Hausdorff dimension of Julia sets of quadratics not in the Mandelbrot set. What are the bounds on the possible values of the Hausdorff dimension of the Julia sets of quadratics not in the Mandelbrot set? In particular, assume we have a quadratic $q_c: z \mapsto z^2 + c$ on the boundary of the Mandelbrot set $M$ and a curve $\gamma$ parameterized by the closed unit interval and with $\gamma(t)$ in $\mathbb{C} \setminus M$ for $t< 1$ and  $\gamma(1) = c$. If the Hausdorff dimension of $q_c$ is $h$, can one assume that the Hausdorff dimension of the Julia set of $q_t: z \mapsto z^2 + \gamma(t)$ tends to $h$ as $t$ tends to $1$?
 A: The Hausdorff dimension of Julia sets of quadratic polynomials has been well-studied, although some questions still remain. 
You specifically asked about parameters $c$ that do not belong to the Mandelbrot set. In this case, the map $q_c(z) = z^2 + c$ has a totally disconnected Julia set. Here is what can be said.
1) The Hausdorff dimension is always strictly greater than zero. (This is true for all non-linear, non-constant rational functions, even for meromorphic functions, as proved by Stallard. See e.g. Corollary 2.11 in my paper "Hyperbolic dimension and radial Julia sets of transcendental functions", Proc. Amer. Math. Soc. 137 (2009), 1411-1420.)

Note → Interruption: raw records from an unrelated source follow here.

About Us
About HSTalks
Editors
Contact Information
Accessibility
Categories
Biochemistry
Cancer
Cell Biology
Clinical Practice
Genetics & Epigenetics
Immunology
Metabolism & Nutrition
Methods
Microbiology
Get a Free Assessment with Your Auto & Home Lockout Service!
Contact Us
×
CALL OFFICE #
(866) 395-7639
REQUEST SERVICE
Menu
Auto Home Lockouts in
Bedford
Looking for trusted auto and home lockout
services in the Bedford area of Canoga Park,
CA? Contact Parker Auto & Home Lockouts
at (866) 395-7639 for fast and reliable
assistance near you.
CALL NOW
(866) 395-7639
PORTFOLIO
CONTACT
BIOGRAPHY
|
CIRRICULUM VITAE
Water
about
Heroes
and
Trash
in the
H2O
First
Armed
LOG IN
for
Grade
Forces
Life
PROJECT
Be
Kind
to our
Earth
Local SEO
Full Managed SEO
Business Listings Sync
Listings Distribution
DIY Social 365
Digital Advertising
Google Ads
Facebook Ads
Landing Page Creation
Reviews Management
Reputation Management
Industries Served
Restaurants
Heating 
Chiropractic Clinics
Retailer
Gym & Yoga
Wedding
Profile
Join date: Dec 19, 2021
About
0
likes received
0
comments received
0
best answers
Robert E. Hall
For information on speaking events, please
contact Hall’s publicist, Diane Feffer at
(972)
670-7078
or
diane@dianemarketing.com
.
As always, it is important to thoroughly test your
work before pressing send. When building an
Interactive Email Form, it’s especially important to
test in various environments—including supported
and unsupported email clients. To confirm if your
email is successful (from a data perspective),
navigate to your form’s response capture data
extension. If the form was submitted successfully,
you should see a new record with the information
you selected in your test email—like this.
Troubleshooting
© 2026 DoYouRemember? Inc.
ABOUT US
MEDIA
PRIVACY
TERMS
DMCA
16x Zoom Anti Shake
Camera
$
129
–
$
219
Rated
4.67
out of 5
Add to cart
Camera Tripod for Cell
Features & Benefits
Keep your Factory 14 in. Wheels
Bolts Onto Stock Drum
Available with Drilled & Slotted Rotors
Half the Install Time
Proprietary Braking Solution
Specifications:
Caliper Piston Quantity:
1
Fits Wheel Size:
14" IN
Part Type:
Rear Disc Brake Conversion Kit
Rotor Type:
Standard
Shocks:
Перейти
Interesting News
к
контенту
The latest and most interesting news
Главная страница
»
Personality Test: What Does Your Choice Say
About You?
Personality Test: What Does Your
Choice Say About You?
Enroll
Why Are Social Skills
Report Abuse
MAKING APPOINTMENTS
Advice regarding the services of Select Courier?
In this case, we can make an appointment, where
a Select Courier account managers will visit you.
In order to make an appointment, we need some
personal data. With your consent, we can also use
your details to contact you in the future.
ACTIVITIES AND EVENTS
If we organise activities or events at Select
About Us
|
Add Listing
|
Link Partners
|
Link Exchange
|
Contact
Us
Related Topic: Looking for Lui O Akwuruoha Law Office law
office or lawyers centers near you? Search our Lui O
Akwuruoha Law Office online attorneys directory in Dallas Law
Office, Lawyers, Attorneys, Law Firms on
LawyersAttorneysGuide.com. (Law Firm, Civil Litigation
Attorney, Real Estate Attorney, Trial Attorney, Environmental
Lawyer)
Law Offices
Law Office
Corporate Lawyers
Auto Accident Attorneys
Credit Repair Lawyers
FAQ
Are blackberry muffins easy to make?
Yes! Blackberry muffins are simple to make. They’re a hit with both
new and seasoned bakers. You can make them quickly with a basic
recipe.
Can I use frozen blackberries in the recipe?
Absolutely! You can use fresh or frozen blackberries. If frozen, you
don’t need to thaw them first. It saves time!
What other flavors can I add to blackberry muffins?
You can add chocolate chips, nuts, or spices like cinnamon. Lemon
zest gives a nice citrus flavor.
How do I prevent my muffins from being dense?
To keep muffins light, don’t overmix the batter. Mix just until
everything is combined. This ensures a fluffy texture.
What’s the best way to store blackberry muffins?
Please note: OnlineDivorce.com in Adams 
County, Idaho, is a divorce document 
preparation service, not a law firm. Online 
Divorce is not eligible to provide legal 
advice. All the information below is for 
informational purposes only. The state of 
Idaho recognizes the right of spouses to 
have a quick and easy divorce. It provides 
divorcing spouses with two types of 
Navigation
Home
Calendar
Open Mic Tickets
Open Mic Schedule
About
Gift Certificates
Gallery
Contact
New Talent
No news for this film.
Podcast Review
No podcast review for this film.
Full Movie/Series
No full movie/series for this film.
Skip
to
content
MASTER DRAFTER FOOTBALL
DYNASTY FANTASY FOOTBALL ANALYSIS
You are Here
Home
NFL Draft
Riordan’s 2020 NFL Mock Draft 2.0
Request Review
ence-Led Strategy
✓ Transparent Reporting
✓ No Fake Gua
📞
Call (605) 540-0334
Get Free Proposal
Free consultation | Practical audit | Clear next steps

2) As $c$ tends to infinity, the Hausdorff dimension of the Julia set tends to zero. This is because the Julia set can be written as the limit set of a conformal iterated function system with two maps, corresponding to the inverse branches of the maps, and these are strongly contracting if $c$ is large.
3) As Alex mentions, Hausdorff dimension does not vary continuously for parameters on the boundary of the Mandelbrot set. In fact, the following is true:
Theorem. Suppose that $c\in \partial M$. Then there is a sequence $(c_n)$ of parameters outside the Mandelbrot set such that $\dim(J(q_{c_n}))\to 2$. 
This follows from Shishikura's famous proof that the boundary of the Mandelbrot set has Hausdorff dimension equal to $2$ ("The Hausdorff dimension of the boundary of the Mandelbrot set and Julia sets", Ann. of Math. 147 (1998), no. 2, 225–267). Indeed, he shows that there is a dense set of parameters on the boundary where the hyperbolic dimension equals two. Any nearby parameter will have a Julia set of Hausdorff dimension close to $2$.
On the other hand, there are many parameters on the boundary of the Mandelbrot set where the Hausdorff dimension is strictly less than $2$. So it is not hard to see that the dimension does not depend continuously in the way that you desire.
If we ask about radial limits (i.e., consider the conformal map that takes the complement of the closed unit disk to the complement of the Mandelbrot set, and approach the boundary of the Mandelbrot set along the image of a straight ray), things become more subtle, and I am not sure what exactly is known. However, from what I can remember, it is known that, even for the simple case where $c(t) = 1/4+t$, $t>0$, the Hausdorff dimension of $J(q_{c(t)})$ does not tend to that of $J(q_{1/4})$ as $t\to 0$. (This is the parabolic implosion that Alex mentions.)
A: At some points of the boundary of M, the Hausdorff dimension is not continuous, these are points
of "parabolic implosion", see MR2521938.